- **阅读材料**:
++++++

发布时间:2011-08-12 11:12:10 Tags:,,

作者:Dennis Scimeca

你也许会认为《Game On: Energize Your Business With Social Games》作者会是个狂热游戏化倡导者,或者他会在非游戏产品或活动中融入类似游戏的元素。

Jon Radoff from radoff.com

Jon Radoff from radoff.com

从某种意义上来说,Jon Radoff并不排斥这个理论,只是不是我们所说的那样。Radoff称,“这些内容点非常肤浅。将游戏融入商业活动,制作游戏要比简单创建积分系统或奖励系统复杂得多。”

Radoff是社交媒介公司GamerDNA创始人,目前担任社交游戏发行公司Disruptor Beam的首席执行官,此前曾进行标题为“Game On: What Motivates Gamers?”的演讲。

Radoff认为社交媒介技术通过改变用户群体及其游戏期望(游戏邦注:这主要通过提供新游戏选择)重新改造整个游戏市场。遗憾的是,太多参与社交游戏和游戏化的开发者都锁定过时斯金纳箱心理学原理。

Radoff表示,“二者(社交游戏和游戏化)存在一个共性,那就是认为通过给予足够奖励便能够重新设定用户行为。我要推翻这个理论,呈现一个更有价值的研究方式,不仅适用社交游戏和游戏化领域,还适用所有游戏内容。这是有关什么元素促使游戏富有趣味的全面理论。”

B.F Skinner是行为心理学的著名人士,曾提出操作性条件作用空间理论,也就是众所周知的“斯纳金箱”,这是用于训练实验室动物行为的装置。Radoff认为这是游戏行业人士都耳熟能详的装置。

Radoff表示,“你会反复读到将游戏称作斯纳金箱的在线文章,若你能够把握奖励机制,给予玩家些许食物回馈刺激其快乐中枢,他们将沉浸其中,持续体验,”

虽然Radoff并不否定某些游戏内容存在条件作用,但这不是促使游戏富有深度和趣味的原因所在,看到游戏开发者继续采用斯纳金箱理念,Radoff感到非常惊讶,因为这早在几十年前就被主流心理学所摒弃。

Radoff更赞同哈佛心理学家Steve Pinker的观点及进化心理学理论,理论认为某些认知机制是人类逐步发展而形成的,例如体验欲望。Radoff表示,“动物通常选择实践或将成为现实生活重要内容的活动。我自己关于此的分支假设是人类游戏能力源自我们的体验能力。”

他表示,“我们希望遵照特定心理活动进行体验。我们希望以安全方式进行。我们希望能够尝试现实生活做无法进行的活动。”Radoff预测,涉及人类发展过程重要内容的游戏将成为成功作品。

Radoff表示,“我们不是斯纳金箱。我学习游戏不是因为游戏给予我奖励报酬。游戏存在的原因是它们对人类而言非常重要。”神经学论据表明由虚拟经历激活的很多大脑神经都影射同现实生活经历类似的大脑图像。

他认为“这说明我们可以假设体验是实践现实生活或将遇到情形的方式。这是强化某些同重要活动相关的大脑认知关系的方式。”

Radoff指出,成功运用此知识创建更优秀游戏的关键是找到斯纳金箱以外归类游戏玩家行为和动机的方式。Radoff认为玩家心理学的巴图测试(游戏邦注:其将玩家分为 Killer、Socializer、Achiever、和Explorer)是在此方面的一个小突破,但还算不上成功。

他称“这个理论并未提供适用所有游戏类型的模式。它主要瞄准MMO类型。我认为若能够创造适用所有游戏类型的模式,我们将受益匪浅。巴图的分类主要基于自身发现,而非源自统一动机原理。”

Radoff在撰写《Game On》过程中,借助重要进化论和人类共有心理机制理论,创造自己的模式。其模式采用4个不同类别:沉浸、合作、竞争和成就。Radoff认为这些分类更准确地反映人类思维运作方式,主要就故事叙述和利他主义倾向,遵守特定进化基本原则及享受掌握技能而言。

Radoff表示,“我觉得你有必要弄清这些元素在游戏中的意义。利用其中某些元素制作成功游戏体验。我们不妨在强化模式和奖励频率(游戏邦注:其旨在促使玩家进行正确操作)过程中,参考斯纳金理论。但这从根本上来说涉及人类重要进化特性。若你查看其中最成功的作品,你就会发现这些特性同最具生命力的作品密切相关。”(本文为游戏邦/gamerboom.com编译,如需转载请联系:游戏邦

Radoff: Games Are Not Skinner Boxes

by Dennis Scimeca

One might expect that the author of a book titled “Game On: Energize Your Business With Social Games” would be an enthusiastic proponent of gamification, or injecting game-like elements into products or activities that are not games, in order to make them more appealing.

++++++

- **数据集中包含的数据**:
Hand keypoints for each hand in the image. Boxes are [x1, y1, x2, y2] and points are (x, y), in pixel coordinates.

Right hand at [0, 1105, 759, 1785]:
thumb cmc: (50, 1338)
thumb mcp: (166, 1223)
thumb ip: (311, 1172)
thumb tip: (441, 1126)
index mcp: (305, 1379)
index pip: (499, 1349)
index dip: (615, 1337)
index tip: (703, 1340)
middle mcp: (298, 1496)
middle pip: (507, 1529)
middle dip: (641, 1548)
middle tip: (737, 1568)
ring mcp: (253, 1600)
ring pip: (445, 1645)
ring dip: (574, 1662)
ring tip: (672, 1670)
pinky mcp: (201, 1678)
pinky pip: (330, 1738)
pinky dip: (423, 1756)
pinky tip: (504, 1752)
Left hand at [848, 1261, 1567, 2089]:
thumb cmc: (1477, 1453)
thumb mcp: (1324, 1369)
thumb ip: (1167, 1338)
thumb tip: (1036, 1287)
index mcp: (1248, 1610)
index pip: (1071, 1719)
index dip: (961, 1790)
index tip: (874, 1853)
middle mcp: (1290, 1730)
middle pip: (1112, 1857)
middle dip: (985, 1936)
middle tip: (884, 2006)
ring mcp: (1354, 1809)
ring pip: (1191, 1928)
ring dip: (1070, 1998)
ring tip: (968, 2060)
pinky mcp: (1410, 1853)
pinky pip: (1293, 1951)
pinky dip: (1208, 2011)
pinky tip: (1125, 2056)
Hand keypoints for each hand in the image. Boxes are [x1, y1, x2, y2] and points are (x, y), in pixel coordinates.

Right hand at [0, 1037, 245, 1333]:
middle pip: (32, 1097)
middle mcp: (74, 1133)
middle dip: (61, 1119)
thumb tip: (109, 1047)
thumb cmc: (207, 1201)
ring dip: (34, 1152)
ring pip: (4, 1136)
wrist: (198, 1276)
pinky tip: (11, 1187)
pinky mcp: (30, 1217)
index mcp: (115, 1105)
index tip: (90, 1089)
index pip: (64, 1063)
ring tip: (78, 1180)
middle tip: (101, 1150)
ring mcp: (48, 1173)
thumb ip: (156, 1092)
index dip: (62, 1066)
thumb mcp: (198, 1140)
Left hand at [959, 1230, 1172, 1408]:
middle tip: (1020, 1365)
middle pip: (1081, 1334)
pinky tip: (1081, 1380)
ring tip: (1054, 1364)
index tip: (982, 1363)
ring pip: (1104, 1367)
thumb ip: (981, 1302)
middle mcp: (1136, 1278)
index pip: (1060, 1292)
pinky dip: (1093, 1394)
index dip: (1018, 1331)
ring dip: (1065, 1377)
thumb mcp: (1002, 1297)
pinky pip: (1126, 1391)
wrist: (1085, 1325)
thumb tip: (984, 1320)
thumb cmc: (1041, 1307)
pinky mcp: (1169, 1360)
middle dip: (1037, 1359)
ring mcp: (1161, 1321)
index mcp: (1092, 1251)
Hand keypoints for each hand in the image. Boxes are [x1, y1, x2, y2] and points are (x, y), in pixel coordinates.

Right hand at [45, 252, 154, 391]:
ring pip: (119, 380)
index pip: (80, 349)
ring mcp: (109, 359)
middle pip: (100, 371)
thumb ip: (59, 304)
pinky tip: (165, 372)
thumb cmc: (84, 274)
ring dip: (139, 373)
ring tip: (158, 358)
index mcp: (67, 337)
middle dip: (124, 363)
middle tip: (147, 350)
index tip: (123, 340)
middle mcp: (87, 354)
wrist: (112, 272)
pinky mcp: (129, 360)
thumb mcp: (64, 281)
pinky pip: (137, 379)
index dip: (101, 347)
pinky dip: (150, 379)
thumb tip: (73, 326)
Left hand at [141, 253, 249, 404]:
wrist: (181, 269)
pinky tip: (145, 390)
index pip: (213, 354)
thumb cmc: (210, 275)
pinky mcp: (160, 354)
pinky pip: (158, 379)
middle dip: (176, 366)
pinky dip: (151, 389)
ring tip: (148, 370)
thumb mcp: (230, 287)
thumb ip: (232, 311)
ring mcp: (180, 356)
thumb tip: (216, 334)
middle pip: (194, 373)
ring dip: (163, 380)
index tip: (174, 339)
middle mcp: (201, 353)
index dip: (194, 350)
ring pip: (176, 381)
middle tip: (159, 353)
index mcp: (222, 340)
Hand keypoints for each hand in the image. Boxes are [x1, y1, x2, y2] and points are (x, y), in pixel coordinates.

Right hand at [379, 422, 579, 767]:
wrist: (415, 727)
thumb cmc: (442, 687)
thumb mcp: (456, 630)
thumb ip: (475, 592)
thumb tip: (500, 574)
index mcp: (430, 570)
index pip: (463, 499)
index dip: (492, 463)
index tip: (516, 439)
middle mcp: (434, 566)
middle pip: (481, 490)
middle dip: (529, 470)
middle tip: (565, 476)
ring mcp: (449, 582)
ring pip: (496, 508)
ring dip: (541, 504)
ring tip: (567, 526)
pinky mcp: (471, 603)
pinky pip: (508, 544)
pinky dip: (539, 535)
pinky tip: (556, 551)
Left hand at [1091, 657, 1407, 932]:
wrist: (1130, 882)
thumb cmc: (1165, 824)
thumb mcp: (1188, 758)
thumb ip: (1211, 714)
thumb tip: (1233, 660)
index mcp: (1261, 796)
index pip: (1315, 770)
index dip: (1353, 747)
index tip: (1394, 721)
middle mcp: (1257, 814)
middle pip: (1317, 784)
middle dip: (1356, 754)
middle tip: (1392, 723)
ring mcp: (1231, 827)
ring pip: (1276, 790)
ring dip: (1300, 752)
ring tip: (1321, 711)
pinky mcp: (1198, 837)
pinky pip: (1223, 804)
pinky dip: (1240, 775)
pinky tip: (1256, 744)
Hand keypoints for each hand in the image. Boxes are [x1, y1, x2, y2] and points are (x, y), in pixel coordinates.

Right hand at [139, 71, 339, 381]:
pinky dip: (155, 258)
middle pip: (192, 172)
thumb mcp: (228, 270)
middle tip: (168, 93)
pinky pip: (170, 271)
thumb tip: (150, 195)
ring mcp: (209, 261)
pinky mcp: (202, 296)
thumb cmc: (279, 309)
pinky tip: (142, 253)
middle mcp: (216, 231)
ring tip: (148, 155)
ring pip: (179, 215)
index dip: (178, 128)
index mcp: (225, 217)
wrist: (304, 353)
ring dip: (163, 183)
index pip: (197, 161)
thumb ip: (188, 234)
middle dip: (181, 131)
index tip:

++++++

- **任务列表**:
1. 请抄录阅读材料中的一段原文，起于“从某种意义上来说,Jon R”，止于“锁定过时斯金纳箱心理学原理。”。
2. 根据阅读材料，Radoff看到游戏开发者继续采用“斯纳金箱理念”时为什么感到非常惊讶？请用一到三句话说明。

- **作答内容**:
1.
从某种意义上来说,Jon Radoff并不排斥这个理论,只是不是我们所说的那样。Radoff称,“这些内容点非常肤浅。将游戏融入商业活动,制作游戏要比简单创建积分系统或奖励系统复杂得多。”

Radoff是社交媒介公司GamerDNA创始人,目前担任社交游戏发行公司Disruptor Beam的首席执行官,此前曾进行标题为“Game On: What Motivates Gamers?”的演讲。

Radoff认为社交媒介技术通过改变用户群体及其游戏期望(游戏邦注:这主要通过提供新游戏选择)重新改造整个游戏市场。遗憾的是,太多参与社交游戏和游戏化的开发者都锁定过时斯金纳箱心理学原理。

2. 因为这一理念早在几十年前就已被主流心理学所摒弃，而游戏开发者却仍在沿用。